Take “special meaning”: As you fall in love, you begin to regard your beloved as special, unique, unlike any other. “Juliet is the sun,” Romeo exclaims. The Indian poet Kabir writes: “The lane of love is narrow—there is room for only one.” And in The Jade Goddess, the twelfth-century Chinese fable, Chang Po says to his beloved, “Since heaven and earth were created, you were made for me and I will not let you go.” Then the lover begins to dote on every tiny aspect of the beloved. Most can list what they do not like about their sweetheart. But they sweep these details aside to concentrate on what they adore. The car the beloved drives is different from every other car in the parking lot. The street this person lives on, the music he listens to, the books she reads: everything related to the beloved grips the lover’s attention.
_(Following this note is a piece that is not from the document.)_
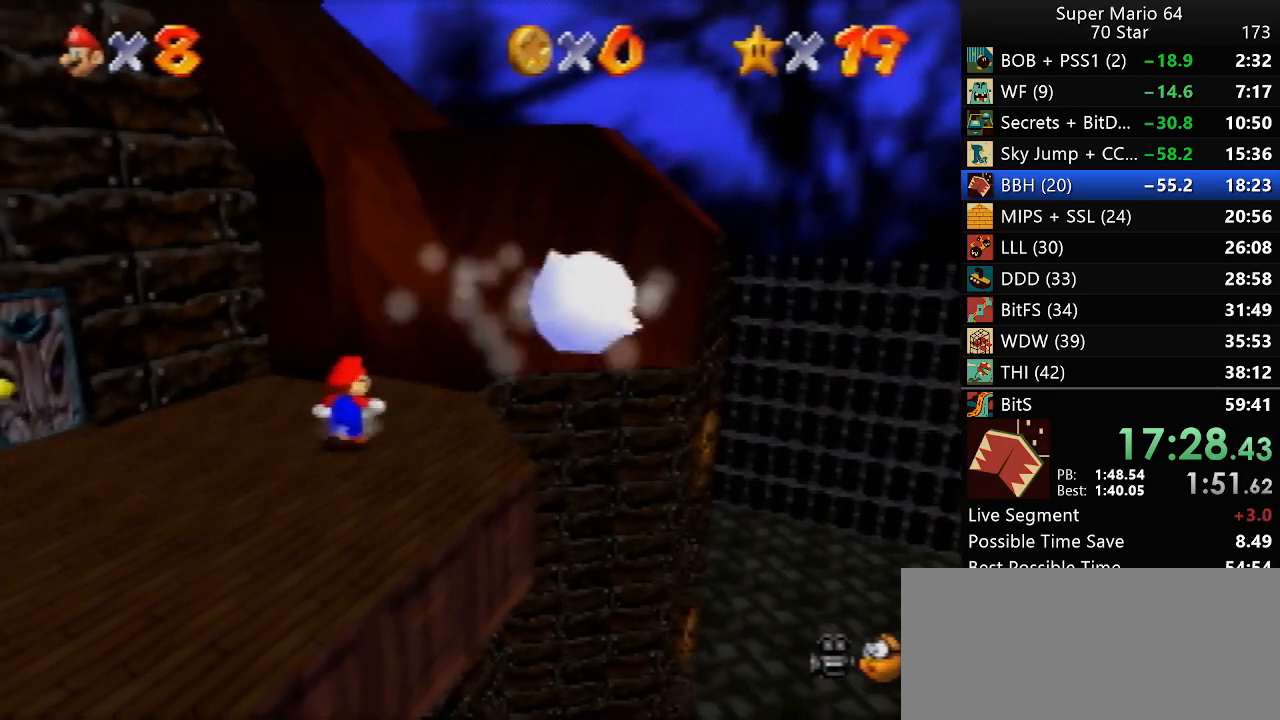
{"dt_ms": 500, "buttons": [], "left_stick": "up-right", "events": [[317, "left_stick", "up-right"]]}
As the ninth-century Chinese poet Yuan Chen wrote:

I can not bear to put away
the bamboo sleeping mat:
that night I brought you home,
I watched you roll it out.

“Love is blynd al day,” says Chaucer, and as the passion grows, this brain bath of dopamine fills the lover with restless energy, euphoria when things are going well, mood swings into despair when shunned. “This whirlwind, this delirium of Eros,” Robert Lowell called it. Bodily responses accompany this mental storm. Ono No Komachi, a ninth-century female Japanese poet, wrote, “I lie awake, hot/the growing fires of passion/bursting, blazing in my heart.” These bodily insurrections—from butterflies in the stomach to sweaty palms, weak knees, and a pounding heart—are probably the result of norepinephrine, a chemical closely related to dopamine.

So begins a physical and mental addiction to another human being, an addiction often portrayed in verse. “O, I willingly stake all for you,” were Whitman’s words. And an anonymous eighth-century Japanese poet summed up this craving, “My longing has no time when it ceases.” But I think Plato best expressed what is happening in the lover’s brain. In The Symposium he writes that the God of Love “lives in a state of need.” Romantic love is a need, a want, a craving, a homeostatic imbalance, a drive that arises from primitive regions of the mammalian brain, giving us the energy, focus, and motivation to win a mating partner—life’s greatest prize.

In fact, I think romantic love is one of three different brain systems that evolved for reproduction. The sex drive urges us to seek a range of partners; romantic love motivates us to focus our mating energy on just one individual at a time; and feelings of attachment enable us to remain with this person at least long enough to raise a single child through infancy together. Each kind of love is associated with different primary brain chemicals and brain pathways; each evolved to spread our dna on toward eternity. But of these three basic reproductive drives, romantic love is the best described—perhaps because dopamine is linked with creativity. And as this chemical courses through the brain, it produces the sleeplessness, energy, and imaginative fire that drive the impassioned lover to compose.

“Mind is primarily a verb,” wrote philosopher John Dewey. The mind does things. And poets capture these workings of the brain with words, enabling me to touch, feel, and understand some of the complex emotions that the brain produces as we fall in love.

Helen Fisher is an anthropologist at Rutgers University. Her latest book is Why Him? Why Her? (Henry Holt, 2009).